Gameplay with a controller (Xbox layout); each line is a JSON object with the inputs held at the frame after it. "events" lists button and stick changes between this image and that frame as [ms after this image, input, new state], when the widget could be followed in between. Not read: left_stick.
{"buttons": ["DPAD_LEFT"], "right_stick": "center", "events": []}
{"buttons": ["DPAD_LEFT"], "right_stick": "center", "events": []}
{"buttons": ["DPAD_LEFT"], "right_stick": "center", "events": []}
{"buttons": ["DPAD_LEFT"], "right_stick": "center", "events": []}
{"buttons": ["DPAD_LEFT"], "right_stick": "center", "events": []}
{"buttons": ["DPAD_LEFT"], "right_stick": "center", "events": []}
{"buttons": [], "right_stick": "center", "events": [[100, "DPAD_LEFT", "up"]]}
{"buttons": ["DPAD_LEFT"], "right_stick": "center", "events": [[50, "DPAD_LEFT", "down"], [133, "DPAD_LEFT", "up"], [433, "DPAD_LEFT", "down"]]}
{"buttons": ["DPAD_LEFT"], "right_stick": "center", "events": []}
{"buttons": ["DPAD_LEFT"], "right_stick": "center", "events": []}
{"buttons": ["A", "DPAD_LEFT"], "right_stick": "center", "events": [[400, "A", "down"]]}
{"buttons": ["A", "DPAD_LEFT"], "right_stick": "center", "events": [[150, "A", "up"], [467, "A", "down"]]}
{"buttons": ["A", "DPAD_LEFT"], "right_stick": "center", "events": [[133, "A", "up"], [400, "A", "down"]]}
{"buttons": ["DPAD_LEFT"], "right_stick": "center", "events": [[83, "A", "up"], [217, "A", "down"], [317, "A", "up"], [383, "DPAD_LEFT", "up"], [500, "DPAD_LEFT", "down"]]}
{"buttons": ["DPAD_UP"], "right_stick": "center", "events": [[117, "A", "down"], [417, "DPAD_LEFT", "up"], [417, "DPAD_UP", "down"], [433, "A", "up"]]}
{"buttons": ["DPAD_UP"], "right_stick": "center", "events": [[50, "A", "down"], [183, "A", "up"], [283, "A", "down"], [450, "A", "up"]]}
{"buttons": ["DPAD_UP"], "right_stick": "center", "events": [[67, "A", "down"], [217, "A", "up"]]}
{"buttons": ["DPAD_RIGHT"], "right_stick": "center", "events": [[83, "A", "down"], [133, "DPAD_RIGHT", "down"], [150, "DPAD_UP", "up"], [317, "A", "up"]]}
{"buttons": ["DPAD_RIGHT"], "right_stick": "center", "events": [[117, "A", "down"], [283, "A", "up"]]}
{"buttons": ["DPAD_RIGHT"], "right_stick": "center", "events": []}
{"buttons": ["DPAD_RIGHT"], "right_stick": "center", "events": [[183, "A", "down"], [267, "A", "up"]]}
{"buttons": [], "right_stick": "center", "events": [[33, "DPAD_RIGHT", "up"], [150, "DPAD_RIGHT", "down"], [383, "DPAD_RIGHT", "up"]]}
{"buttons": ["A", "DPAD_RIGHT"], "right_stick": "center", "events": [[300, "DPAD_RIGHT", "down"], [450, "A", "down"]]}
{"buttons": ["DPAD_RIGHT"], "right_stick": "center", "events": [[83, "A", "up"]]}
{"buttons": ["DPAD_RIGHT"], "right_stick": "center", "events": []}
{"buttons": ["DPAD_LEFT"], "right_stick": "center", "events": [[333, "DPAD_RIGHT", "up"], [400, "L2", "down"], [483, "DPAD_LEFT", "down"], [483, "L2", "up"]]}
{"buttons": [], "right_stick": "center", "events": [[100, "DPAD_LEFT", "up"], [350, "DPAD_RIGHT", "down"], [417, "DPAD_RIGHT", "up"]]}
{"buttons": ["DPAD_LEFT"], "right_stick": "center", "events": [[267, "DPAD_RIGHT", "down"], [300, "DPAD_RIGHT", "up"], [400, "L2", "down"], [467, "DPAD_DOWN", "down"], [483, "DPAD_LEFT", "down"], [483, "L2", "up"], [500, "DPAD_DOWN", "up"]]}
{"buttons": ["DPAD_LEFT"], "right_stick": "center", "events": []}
──────────────────────────────
## TASK ITEM
Restate the data above word for word, please.

## WRITTEN ANSWER
Gameplay with a controller (Xbox layout); each line is a JSON object with the inputs held at the frame after it. "events" lists button and stick changes between this image and that frame as [ms after this image, input, new state], when the widget could be followed in between. Not read: left_stick.
{"buttons": ["DPAD_LEFT"], "right_stick": "center", "events": []}
{"buttons": ["DPAD_LEFT"], "right_stick": "center", "events": []}
{"buttons": ["DPAD_LEFT"], "right_stick": "center", "events": []}
{"buttons": ["DPAD_LEFT"], "right_stick": "center", "events": []}
{"buttons": ["DPAD_LEFT"], "right_stick": "center", "events": []}
{"buttons": ["DPAD_LEFT"], "right_stick": "center", "events": []}
{"buttons": [], "right_stick": "center", "events": [[100, "DPAD_LEFT", "up"]]}
{"buttons": ["DPAD_LEFT"], "right_stick": "center", "events": [[50, "DPAD_LEFT", "down"], [133, "DPAD_LEFT", "up"], [433, "DPAD_LEFT", "down"]]}
{"buttons": ["DPAD_LEFT"], "right_stick": "center", "events": []}
{"buttons": ["DPAD_LEFT"], "right_stick": "center", "events": []}
{"buttons": ["A", "DPAD_LEFT"], "right_stick": "center", "events": [[400, "A", "down"]]}
{"buttons": ["A", "DPAD_LEFT"], "right_stick": "center", "events": [[150, "A", "up"], [467, "A", "down"]]}
{"buttons": ["A", "DPAD_LEFT"], "right_stick": "center", "events": [[133, "A", "up"], [400, "A", "down"]]}
{"buttons": ["DPAD_LEFT"], "right_stick": "center", "events": [[83, "A", "up"], [217, "A", "down"], [317, "A", "up"], [383, "DPAD_LEFT", "up"], [500, "DPAD_LEFT", "down"]]}
{"buttons": ["DPAD_UP"], "right_stick": "center", "events": [[117, "A", "down"], [417, "DPAD_LEFT", "up"], [417, "DPAD_UP", "down"], [433, "A", "up"]]}
{"buttons": ["DPAD_UP"], "right_stick": "center", "events": [[50, "A", "down"], [183, "A", "up"], [283, "A", "down"], [450, "A", "up"]]}
{"buttons": ["DPAD_UP"], "right_stick": "center", "events": [[67, "A", "down"], [217, "A", "up"]]}
{"buttons": ["DPAD_RIGHT"], "right_stick": "center", "events": [[83, "A", "down"], [133, "DPAD_RIGHT", "down"], [150, "DPAD_UP", "up"], [317, "A", "up"]]}
{"buttons": ["DPAD_RIGHT"], "right_stick": "center", "events": [[117, "A", "down"], [283, "A", "up"]]}
{"buttons": ["DPAD_RIGHT"], "right_stick": "center", "events": []}
{"buttons": ["DPAD_RIGHT"], "right_stick": "center", "events": [[183, "A", "down"], [267, "A", "up"]]}
{"buttons": [], "right_stick": "center", "events": [[33, "DPAD_RIGHT", "up"], [150, "DPAD_RIGHT", "down"], [383, "DPAD_RIGHT", "up"]]}
{"buttons": ["A", "DPAD_RIGHT"], "right_stick": "center", "events": [[300, "DPAD_RIGHT", "down"], [450, "A", "down"]]}
{"buttons": ["DPAD_RIGHT"], "right_stick": "center", "events": [[83, "A", "up"]]}
{"buttons": ["DPAD_RIGHT"], "right_stick": "center", "events": []}
{"buttons": ["DPAD_LEFT"], "right_stick": "center", "events": [[333, "DPAD_RIGHT", "up"], [400, "L2", "down"], [483, "DPAD_LEFT", "down"], [483, "L2", "up"]]}
{"buttons": [], "right_stick": "center", "events": [[100, "DPAD_LEFT", "up"], [350, "DPAD_RIGHT", "down"], [417, "DPAD_RIGHT", "up"]]}
{"buttons": ["DPAD_LEFT"], "right_stick": "center", "events": [[267, "DPAD_RIGHT", "down"], [300, "DPAD_RIGHT", "up"], [400, "L2", "down"], [467, "DPAD_DOWN", "down"], [483, "DPAD_LEFT", "down"], [483, "L2", "up"], [500, "DPAD_DOWN", "up"]]}
{"buttons": ["DPAD_LEFT"], "right_stick": "center", "events": []}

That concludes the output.